§ **About this task**
Write out each record below exactly, but not the pictures.

§ **Task inputs**
########################################

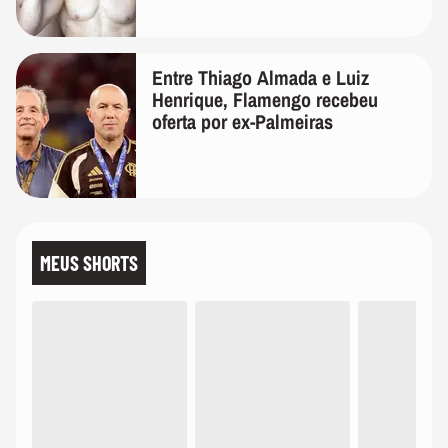
Entre Thiago Almada e Luiz
Henrique, Flamengo recebeu
oferta por ex-Palmeiras
MEUS SHORTS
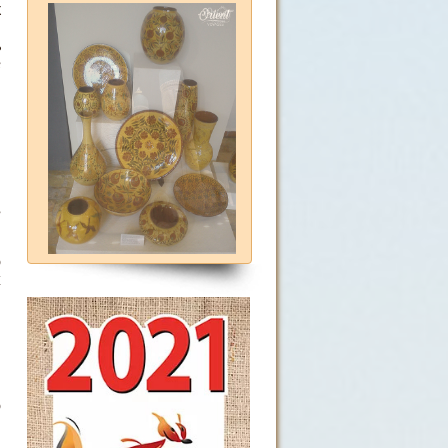
к
ь
е
о
,
ы
м
ю
х
ю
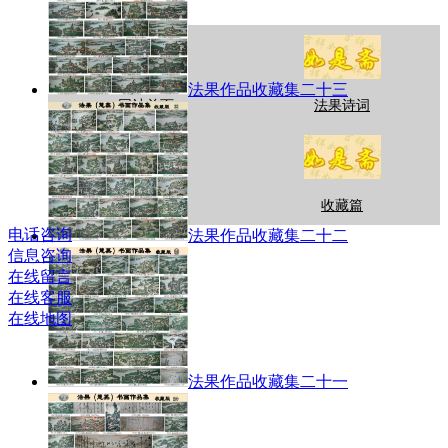
法果作品收藏集二十三
网站首页
法果诗词
作品展示
收藏篇
电话咨询
法果作品收藏集二十二
信息咨询
在线留言
在线客服
在线地图
法果作品收藏集二十一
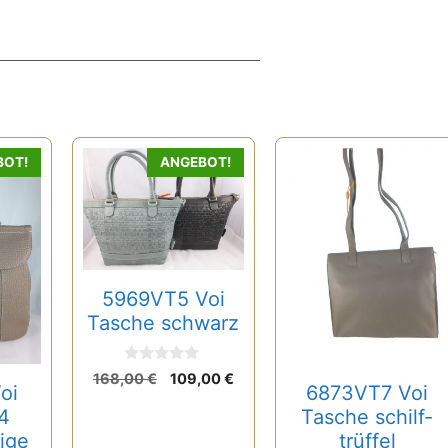
BOT!
ANGEBOT!
5969VT5 Voi
Tasche schwarz
0
Ursprünglicher
Aktueller
168,00
€
109,00
€
v
oi
6873VT7 Voi
Preis
Preis
o
4
Tasche schilf-
n
war:
ist:
5
ige
trüffel
168,00 €
109,00 €.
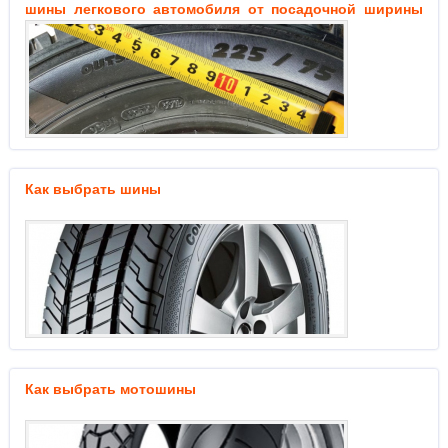
шины легкового автомобиля от посадочной ширины
колесного диска
Как выбрать шины
Как выбрать мотошины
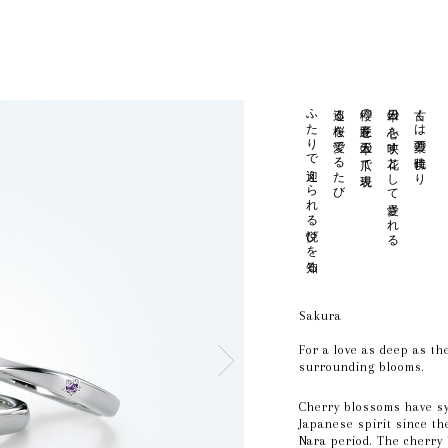
ふたりで迎えられる悦びを知る
巡る桜を愛でるたび
櫻の意匠を五本の爪で表現
日本の心を映す花として愛される
古くは万葉の時代より
Sakura
For a love as deep as th
surrounding blooms.
Cherry blossoms have s
Japanese spirit since th
Nara period. The cherry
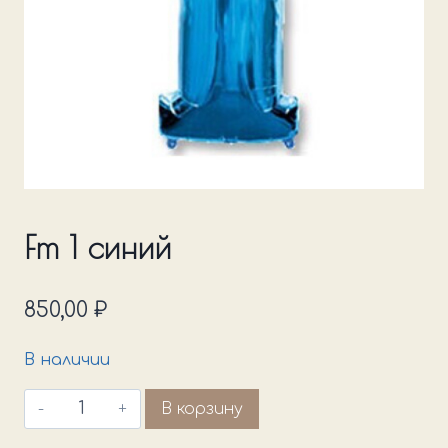
Fm 1 синий
850,00
₽
В наличии
Количество
В корзину
товара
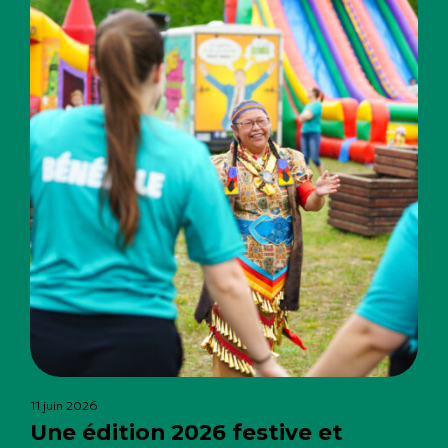
11 juin 2026
Une édition 2026 festive et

########################################

§ **Written solution**
Entre Thiago Almada e Luiz
Henrique, Flamengo recebeu
oferta por ex-Palmeiras
MEUS SHORTS
к
ь
е
о
,
ы
м
ю
х
ю
法果作品收藏集二十三
网站首页
法果诗词
作品展示
收藏篇
电话咨询
法果作品收藏集二十二
信息咨询
在线留言
在线客服
在线地图
法果作品收藏集二十一
BOT!
ANGEBOT!
5969VT5 Voi
Tasche schwarz
0
Ursprünglicher
Aktueller
168,00
€
109,00
€
v
oi
6873VT7 Voi
Preis
Preis
o
4
Tasche schilf-
n
war:
ist:
5
ige
trüffel
168,00 €
109,00 €.
шины легкового автомобиля от посадочной ширины
колесного диска
Как выбрать шины
Как выбрать мотошины
ふたりで迎えられる悦びを知る
巡る桜を愛でるたび
櫻の意匠を五本の爪で表現
日本の心を映す花として愛される
古くは万葉の時代より
Sakura
For a love as deep as th
surrounding blooms.
Cherry blossoms have s
Japanese spirit since th
Nara period. The cherry
Fm 1 синий
850,00
₽
В наличии
Количество
В корзину
товара
11 juin 2026
Une édition 2026 festive et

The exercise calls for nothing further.